Range to reproduce from the entries below: the line with "cells demonstrate low", the line with "skin shows strong", and every line in between. Give them exactly and give nothing else.

###

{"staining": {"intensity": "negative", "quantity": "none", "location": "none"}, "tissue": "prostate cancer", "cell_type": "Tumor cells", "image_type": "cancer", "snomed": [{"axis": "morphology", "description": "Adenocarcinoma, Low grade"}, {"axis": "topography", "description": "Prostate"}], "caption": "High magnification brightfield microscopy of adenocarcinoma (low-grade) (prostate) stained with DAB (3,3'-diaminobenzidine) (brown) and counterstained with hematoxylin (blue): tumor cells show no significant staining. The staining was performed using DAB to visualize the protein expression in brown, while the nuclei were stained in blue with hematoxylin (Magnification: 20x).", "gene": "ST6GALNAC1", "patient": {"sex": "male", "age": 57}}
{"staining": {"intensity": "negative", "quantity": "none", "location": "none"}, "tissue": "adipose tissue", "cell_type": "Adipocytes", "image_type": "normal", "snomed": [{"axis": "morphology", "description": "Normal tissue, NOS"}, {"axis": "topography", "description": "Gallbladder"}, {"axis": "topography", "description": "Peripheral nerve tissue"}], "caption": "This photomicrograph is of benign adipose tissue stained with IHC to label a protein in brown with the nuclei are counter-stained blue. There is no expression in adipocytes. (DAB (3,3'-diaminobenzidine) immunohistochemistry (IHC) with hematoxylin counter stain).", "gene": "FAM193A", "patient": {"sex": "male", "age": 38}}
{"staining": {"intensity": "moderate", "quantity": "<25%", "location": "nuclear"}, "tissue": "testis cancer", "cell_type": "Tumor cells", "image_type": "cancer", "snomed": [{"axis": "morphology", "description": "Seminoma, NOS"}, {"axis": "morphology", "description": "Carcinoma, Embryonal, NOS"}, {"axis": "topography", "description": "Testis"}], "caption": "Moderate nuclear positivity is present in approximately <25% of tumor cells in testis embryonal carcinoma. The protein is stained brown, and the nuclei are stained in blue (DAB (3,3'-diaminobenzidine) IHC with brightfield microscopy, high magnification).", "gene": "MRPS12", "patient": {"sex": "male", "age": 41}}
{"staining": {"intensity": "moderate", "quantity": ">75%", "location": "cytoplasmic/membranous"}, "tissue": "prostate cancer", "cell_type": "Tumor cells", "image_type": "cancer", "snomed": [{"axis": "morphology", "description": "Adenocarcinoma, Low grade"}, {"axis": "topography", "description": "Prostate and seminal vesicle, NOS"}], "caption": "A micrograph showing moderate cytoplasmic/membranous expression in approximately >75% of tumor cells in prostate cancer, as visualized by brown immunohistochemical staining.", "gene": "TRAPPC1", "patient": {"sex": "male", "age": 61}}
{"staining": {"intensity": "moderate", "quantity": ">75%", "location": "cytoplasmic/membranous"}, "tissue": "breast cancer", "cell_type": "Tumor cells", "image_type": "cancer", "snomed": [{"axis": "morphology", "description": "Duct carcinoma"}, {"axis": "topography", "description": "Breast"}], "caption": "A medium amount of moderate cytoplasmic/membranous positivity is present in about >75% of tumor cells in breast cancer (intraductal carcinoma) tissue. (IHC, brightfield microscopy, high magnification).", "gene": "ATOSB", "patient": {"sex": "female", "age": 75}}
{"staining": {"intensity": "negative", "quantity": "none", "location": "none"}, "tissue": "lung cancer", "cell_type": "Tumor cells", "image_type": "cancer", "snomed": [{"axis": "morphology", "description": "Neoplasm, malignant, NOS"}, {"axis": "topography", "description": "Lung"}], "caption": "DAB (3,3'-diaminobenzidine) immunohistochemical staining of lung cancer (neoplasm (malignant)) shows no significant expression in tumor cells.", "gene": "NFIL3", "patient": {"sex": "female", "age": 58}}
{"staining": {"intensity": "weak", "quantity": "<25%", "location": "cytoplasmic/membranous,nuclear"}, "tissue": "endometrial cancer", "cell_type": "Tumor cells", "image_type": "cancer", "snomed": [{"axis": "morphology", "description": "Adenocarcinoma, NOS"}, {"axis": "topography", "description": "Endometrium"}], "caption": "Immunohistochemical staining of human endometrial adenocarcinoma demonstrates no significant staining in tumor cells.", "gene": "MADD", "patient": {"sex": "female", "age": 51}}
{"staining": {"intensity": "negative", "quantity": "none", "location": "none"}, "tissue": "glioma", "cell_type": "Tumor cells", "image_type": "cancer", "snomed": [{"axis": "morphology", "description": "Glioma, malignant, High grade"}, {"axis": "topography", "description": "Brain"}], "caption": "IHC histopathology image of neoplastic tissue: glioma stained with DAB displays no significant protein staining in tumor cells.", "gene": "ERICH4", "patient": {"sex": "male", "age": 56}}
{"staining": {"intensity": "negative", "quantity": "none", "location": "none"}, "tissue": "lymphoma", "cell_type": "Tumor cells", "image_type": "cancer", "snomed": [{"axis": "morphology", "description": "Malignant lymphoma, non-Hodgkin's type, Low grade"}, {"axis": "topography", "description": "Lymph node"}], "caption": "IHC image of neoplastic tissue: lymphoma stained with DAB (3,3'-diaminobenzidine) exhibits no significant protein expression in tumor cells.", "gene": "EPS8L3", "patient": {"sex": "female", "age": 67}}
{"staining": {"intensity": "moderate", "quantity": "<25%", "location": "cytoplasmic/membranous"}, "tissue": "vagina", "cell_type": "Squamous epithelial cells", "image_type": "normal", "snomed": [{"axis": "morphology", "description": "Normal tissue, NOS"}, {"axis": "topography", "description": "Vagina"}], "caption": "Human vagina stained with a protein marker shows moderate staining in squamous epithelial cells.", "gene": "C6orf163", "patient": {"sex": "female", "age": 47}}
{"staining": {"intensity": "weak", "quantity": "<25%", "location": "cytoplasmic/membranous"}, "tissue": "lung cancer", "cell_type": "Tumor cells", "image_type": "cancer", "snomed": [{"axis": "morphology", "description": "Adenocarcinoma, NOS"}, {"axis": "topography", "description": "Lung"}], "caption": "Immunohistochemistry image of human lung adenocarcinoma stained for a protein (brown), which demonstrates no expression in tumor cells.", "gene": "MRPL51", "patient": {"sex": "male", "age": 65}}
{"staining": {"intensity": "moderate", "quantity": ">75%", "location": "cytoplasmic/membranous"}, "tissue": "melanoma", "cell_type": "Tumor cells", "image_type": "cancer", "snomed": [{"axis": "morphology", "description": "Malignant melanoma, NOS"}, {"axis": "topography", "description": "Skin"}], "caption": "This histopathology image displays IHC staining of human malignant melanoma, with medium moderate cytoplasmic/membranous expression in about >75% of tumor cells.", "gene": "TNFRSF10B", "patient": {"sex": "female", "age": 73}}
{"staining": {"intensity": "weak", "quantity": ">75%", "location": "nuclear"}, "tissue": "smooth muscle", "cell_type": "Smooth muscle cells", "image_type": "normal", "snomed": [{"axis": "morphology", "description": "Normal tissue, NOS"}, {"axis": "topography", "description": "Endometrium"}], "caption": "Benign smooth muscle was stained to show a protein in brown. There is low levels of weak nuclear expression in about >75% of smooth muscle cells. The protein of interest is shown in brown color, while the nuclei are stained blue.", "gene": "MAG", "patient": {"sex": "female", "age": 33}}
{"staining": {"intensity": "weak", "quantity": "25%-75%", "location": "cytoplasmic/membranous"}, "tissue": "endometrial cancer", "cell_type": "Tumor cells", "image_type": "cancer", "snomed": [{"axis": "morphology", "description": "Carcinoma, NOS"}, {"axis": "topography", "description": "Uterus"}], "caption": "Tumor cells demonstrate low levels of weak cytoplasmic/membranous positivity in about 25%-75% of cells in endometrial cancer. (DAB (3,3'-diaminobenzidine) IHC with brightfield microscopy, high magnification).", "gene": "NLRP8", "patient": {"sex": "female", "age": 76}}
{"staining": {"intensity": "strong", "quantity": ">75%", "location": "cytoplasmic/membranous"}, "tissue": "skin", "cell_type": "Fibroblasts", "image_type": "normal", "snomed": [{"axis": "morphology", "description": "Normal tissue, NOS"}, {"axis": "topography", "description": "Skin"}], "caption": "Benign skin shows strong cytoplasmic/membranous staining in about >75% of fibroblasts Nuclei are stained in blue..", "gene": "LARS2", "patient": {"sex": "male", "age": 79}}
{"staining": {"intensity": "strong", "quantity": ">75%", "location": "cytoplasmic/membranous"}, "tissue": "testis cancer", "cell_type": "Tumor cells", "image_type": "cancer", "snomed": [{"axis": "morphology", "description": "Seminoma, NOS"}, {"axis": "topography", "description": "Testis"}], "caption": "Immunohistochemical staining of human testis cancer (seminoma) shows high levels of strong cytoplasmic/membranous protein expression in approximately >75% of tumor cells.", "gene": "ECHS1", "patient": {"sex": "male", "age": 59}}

###

## Solution to the exercise
{"staining": {"intensity": "weak", "quantity": "25%-75%", "location": "cytoplasmic/membranous"}, "tissue": "endometrial cancer", "cell_type": "Tumor cells", "image_type": "cancer", "snomed": [{"axis": "morphology", "description": "Carcinoma, NOS"}, {"axis": "topography", "description": "Uterus"}], "caption": "Tumor cells demonstrate low levels of weak cytoplasmic/membranous positivity in about 25%-75% of cells in endometrial cancer. (DAB (3,3'-diaminobenzidine) IHC with brightfield microscopy, high magnification).", "gene": "NLRP8", "patient": {"sex": "female", "age": 76}}
{"staining": {"intensity": "strong", "quantity": ">75%", "location": "cytoplasmic/membranous"}, "tissue": "skin", "cell_type": "Fibroblasts", "image_type": "normal", "snomed": [{"axis": "morphology", "description": "Normal tissue, NOS"}, {"axis": "topography", "description": "Skin"}], "caption": "Benign skin shows strong cytoplasmic/membranous staining in about >75% of fibroblasts Nuclei are stained in blue..", "gene": "LARS2", "patient": {"sex": "male", "age": 79}}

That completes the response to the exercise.